The Open Source Security Foundation explicitly states that critical security functions—such as rapid dependency resolution, package signature verification, zero-trust supply chain protection, anti-DDoS capabilities, and defence against sophisticated cyberattacks—require substantial and sustainable funding for deployment and maintenance. The proliferation of AI is accelerating these imperatives: the unpredictability of agent behaviour and the expansion of automated attack surfaces demand infrastructure with heightened resilience and security.


Consequently, the Foundation calls upon non-profit organisations, large commercial users, and AI technology leaders to shoulder greater responsibility by providing stable, predictable funding for open-source infrastructure. It recommends establishing collaborative mechanisms with commercial users and implementing tiered access strategies—offering paid value-added services to high-frequency enterprise users to achieve reasonable cost-sharing. Simultaneously, operational cost transparency should be enhanced, promoting a shared responsibility model where ‘beneficiaries support’.

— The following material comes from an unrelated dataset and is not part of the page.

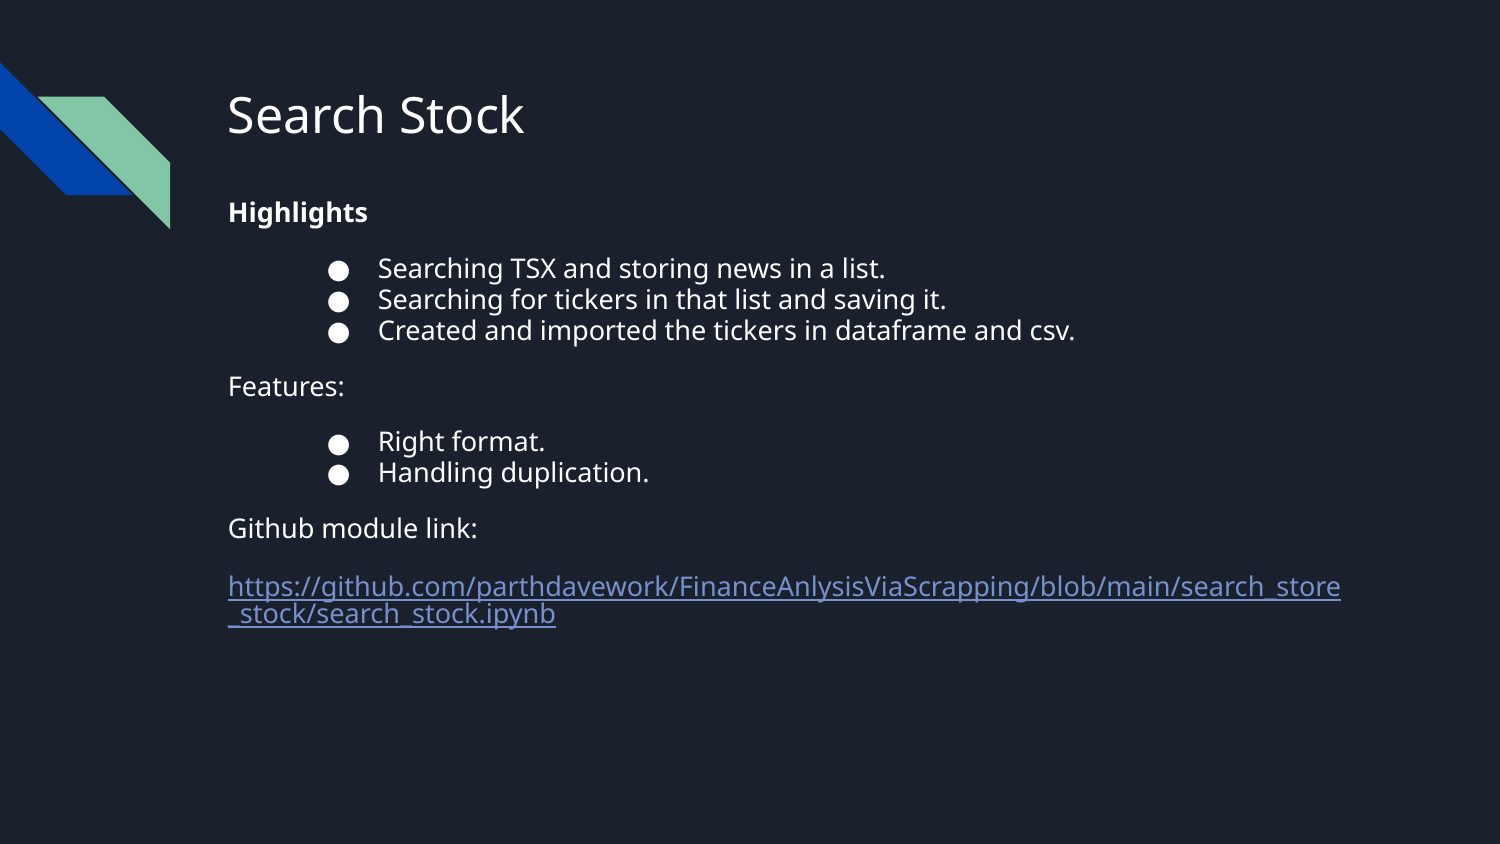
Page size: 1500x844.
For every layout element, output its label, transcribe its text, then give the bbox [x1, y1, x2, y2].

list Highlights Searching TSX and storing news in a list. Searching for tickers in that list and saving it. Created and imported the tickers in dataframe and csv. Features: Right format. Handling duplication. Github module link: https://github.com/parthdavework/FinanceAnlysisViaScrapping/blob/main/search_store_stock/search_stock.ipynb [212, 183, 1368, 763]
title Search Stock [212, 64, 1368, 183]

Only through the coordinated advancement of funding, technology, and governance mechanisms can open-source infrastructure remain robust, secure, and open in the AI era. This concerns not merely development efficiency but determines the future resilience of the global software supply chain. Open-source is not a free lunch, particularly as AI reshapes everything; its sustainability must become a shared mission for the entire technology ecosystem.


In this era of AI proliferation, certain enterprises are amassing fortunes through open-source resources while simultaneously undermining the open-source ecosystem. Developers are compelled to contribute source code to repositories hosted by rival platforms, all while these entities plunder open-source assets – a truly narrow-minded approach.